Thousands of anti-war protesters have gathered in Manchester for what organisers said was "one of the biggest mobilisations outside London".
Thousands of protesters were on the streets of Manchester
Demonstrators were protesting against government policies in the Middle East and nuclear weapons, on the eve of the Labour Party conference in the city.
The theme was "Time To Go" - a call to get troops out of Iraq and Afghanistan.
Police estimated 20,000 people took part. Stop The War Coalition had said it expected about 100,000.
One of the organisers, Yasmin Ataullah of the British Muslim Initiative, told the BBC they put the figures of demonstrators at 40,000 or higher.

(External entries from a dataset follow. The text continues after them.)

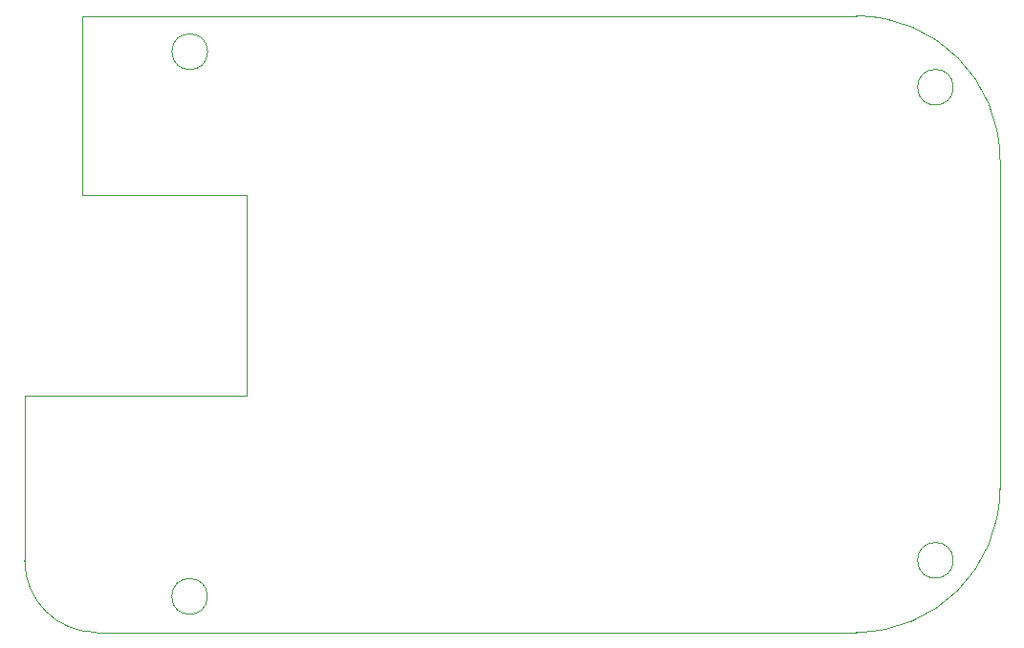
<source format=gbr>
%TF.GenerationSoftware,KiCad,Pcbnew,(5.1.12)-1*%
%TF.CreationDate,2023-08-18T20:52:49-06:00*%
%TF.ProjectId,X,582e6b69-6361-4645-9f70-636258585858,rev?*%
%TF.SameCoordinates,Original*%
%TF.FileFunction,Profile,NP*%
%FSLAX46Y46*%
G04 Gerber Fmt 4.6, Leading zero omitted, Abs format (unit mm)*
G04 Created by KiCad (PCBNEW (5.1.12)-1) date 2023-08-18 20:52:49*
%MOMM*%
%LPD*%
G01*
G04 APERTURE LIST*
%TA.AperFunction,Profile*%
%ADD10C,0.050000*%
%TD*%
G04 APERTURE END LIST*
D10*
X183830823Y-83794600D02*
G75*
G03*
X183830823Y-83794600I-1585823J0D01*
G01*
X183830823Y-125704600D02*
G75*
G03*
X183830823Y-125704600I-1585823J0D01*
G01*
X117805201Y-80645000D02*
G75*
G03*
X117805201Y-80645000I-1585823J0D01*
G01*
X117790823Y-128905000D02*
G75*
G03*
X117790823Y-128905000I-1585823J0D01*
G01*
X187960000Y-119380000D02*
G75*
G02*
X175260000Y-132080000I-12700000J0D01*
G01*
X175260000Y-77470000D02*
G75*
G02*
X187960000Y-90170000I0J-12700000D01*
G01*
X107950000Y-132080000D02*
G75*
G02*
X101600000Y-125730000I0J6350000D01*
G01*
X121285000Y-111125000D02*
X121285000Y-93345000D01*
X118745000Y-111125000D02*
X121285000Y-111125000D01*
X101600000Y-111125000D02*
X118745000Y-111125000D01*
X101600000Y-125730000D02*
X101600000Y-111125000D01*
X106680000Y-93345000D02*
X121285000Y-93345000D01*
X106680000Y-77470000D02*
X106680000Y-93345000D01*
X175260000Y-132080000D02*
X107950000Y-132080000D01*
X187960000Y-90170000D02*
X187960000Y-119380000D01*
X175260000Y-77470000D02*
X106680000Y-77470000D01*
M02*

</source>
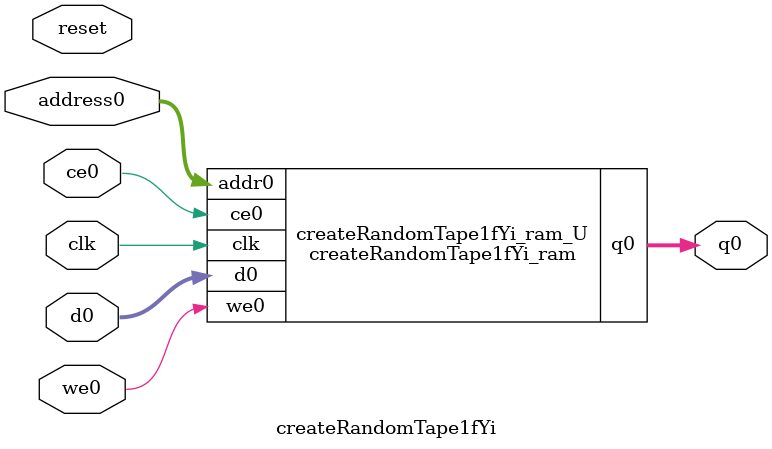
<source format=v>
`timescale 1 ns / 1 ps
module createRandomTape1fYi_ram (addr0, ce0, d0, we0, q0,  clk);

parameter DWIDTH = 8;
parameter AWIDTH = 8;
parameter MEM_SIZE = 200;

input[AWIDTH-1:0] addr0;
input ce0;
input[DWIDTH-1:0] d0;
input we0;
output reg[DWIDTH-1:0] q0;
input clk;

(* ram_style = "block" *)reg [DWIDTH-1:0] ram[0:MEM_SIZE-1];




always @(posedge clk)  
begin 
    if (ce0) begin
        if (we0) 
            ram[addr0] <= d0; 
        q0 <= ram[addr0];
    end
end


endmodule

`timescale 1 ns / 1 ps
module createRandomTape1fYi(
    reset,
    clk,
    address0,
    ce0,
    we0,
    d0,
    q0);

parameter DataWidth = 32'd8;
parameter AddressRange = 32'd200;
parameter AddressWidth = 32'd8;
input reset;
input clk;
input[AddressWidth - 1:0] address0;
input ce0;
input we0;
input[DataWidth - 1:0] d0;
output[DataWidth - 1:0] q0;



createRandomTape1fYi_ram createRandomTape1fYi_ram_U(
    .clk( clk ),
    .addr0( address0 ),
    .ce0( ce0 ),
    .we0( we0 ),
    .d0( d0 ),
    .q0( q0 ));

endmodule


</source>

"This is one of the biggest mobilisations outside London and I think there are tens of thousands here - 40 or 50,000 at least," she said.
The march began in Albert Square outside the city's town hall, before heading down Lower Mosley Street, Deansgate, Market Street, Cross Street and back to Albert Square for a rally.
A "ring of steel" was in place around the conference centres
Some protesters lay down in the road as part of a "die-in" to symbolise the number of casualties in Iraq.
Andrew Murray, chairman of the Stop The War Coalition, which helped organise the event, said: "The tens of thousands of people marching through Manchester represent the opinion of the majority of people in this country."
They held up banners which read "time to go" and "bring troops home".
A peace camp was set up at the nearby Peace Gardens earlier this week by families of serving troops.
There were also speeches against replacing the Trident nuclear weapons system.
The march is the 15th national demonstration organised by the Stop The War Coalition, CND and the Muslim Association of Britain, and is said to be the biggest of its kind ever held in Manchester.
Speakers included veteran peace activist Tony Benn, union leaders Tony Woodley of the T&G, and Keith Sonnet of Unison, Rose Gentle of Military Families Against the War, and Craig Murray, the former UK ambassador to Uzbekistan.
About 1,250 police were on duty during the march and rally.
Supt John O'Hare, public order commander at Greater Manchester Police, said: "We estimate that up to 20,000 protestors came to Manchester to take part in the 'Stop the War' march.
"On behalf of GMP I would like to extend my thanks to the organisers and those who took part in today's protest, for co-operating with us and behaving peacefully and lawfully."
A security cordon is in place in part of the city around the G-Mex Centre and the nearby conference centre for the start of the Labour conference on Sunday.